--- RECORDS FOR THIS EXERCISE Enclosed Below ---
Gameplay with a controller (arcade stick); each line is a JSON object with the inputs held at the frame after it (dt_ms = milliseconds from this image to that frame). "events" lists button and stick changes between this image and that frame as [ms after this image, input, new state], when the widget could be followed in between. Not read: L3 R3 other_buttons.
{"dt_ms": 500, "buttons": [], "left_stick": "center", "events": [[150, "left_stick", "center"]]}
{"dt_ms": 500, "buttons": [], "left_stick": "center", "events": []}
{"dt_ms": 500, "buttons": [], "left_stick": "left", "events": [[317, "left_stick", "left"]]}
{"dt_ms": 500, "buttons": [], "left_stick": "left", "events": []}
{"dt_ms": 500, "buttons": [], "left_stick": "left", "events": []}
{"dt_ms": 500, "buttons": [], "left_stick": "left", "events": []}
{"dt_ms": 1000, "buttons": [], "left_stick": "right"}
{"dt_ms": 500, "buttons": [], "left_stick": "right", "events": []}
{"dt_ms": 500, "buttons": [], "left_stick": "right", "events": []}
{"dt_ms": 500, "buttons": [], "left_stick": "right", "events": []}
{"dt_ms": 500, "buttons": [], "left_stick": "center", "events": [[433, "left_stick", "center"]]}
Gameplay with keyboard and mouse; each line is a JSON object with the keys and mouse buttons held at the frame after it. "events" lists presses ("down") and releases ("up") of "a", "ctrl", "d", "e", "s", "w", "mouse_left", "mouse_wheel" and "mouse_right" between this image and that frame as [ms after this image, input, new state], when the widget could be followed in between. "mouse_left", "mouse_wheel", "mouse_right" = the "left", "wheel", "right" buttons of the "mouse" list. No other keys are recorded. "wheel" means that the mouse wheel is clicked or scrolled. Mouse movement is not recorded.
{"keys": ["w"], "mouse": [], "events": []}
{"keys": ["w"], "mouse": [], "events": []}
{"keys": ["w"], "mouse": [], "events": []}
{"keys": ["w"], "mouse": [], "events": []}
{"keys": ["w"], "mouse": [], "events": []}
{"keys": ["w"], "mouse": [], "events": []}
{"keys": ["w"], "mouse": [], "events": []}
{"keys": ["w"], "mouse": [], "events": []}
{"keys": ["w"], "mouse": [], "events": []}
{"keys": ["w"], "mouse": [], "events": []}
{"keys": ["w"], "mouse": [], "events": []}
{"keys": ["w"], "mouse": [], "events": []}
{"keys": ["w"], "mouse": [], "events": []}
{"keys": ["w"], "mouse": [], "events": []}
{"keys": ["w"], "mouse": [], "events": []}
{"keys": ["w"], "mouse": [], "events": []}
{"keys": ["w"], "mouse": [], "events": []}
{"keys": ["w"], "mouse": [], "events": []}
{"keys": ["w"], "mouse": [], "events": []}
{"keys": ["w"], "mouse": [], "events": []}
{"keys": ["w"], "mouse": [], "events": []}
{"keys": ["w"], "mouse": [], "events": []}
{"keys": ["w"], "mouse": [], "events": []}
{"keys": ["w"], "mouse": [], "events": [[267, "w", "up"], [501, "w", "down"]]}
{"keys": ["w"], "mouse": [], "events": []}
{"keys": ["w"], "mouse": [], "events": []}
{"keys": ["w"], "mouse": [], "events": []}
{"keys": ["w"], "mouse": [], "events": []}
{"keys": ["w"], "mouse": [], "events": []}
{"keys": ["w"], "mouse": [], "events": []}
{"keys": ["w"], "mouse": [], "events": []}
--- End of Enclosed RECORDS FOR THIS EXERCISE ---
▶ _TASK_:
The expected answer is a copy of each line in the listing above that contains "Gameplay".

▶ _OUTPUT FOR THIS EXERCISE_:
Gameplay with a controller (arcade stick); each line is a JSON object with the inputs held at the frame after it (dt_ms = milliseconds from this image to that frame). "events" lists button and stick changes between this image and that frame as [ms after this image, input, new state], when the widget could be followed in between. Not read: L3 R3 other_buttons.
Gameplay with keyboard and mouse; each line is a JSON object with the keys and mouse buttons held at the frame after it. "events" lists presses ("down") and releases ("up") of "a", "ctrl", "d", "e", "s", "w", "mouse_left", "mouse_wheel" and "mouse_right" between this image and that frame as [ms after this image, input, new state], when the widget could be followed in between. "mouse_left", "mouse_wheel", "mouse_right" = the "left", "wheel", "right" buttons of the "mouse" list. No other keys are recorded. "wheel" means that the mouse wheel is clicked or scrolled. Mouse movement is not recorded.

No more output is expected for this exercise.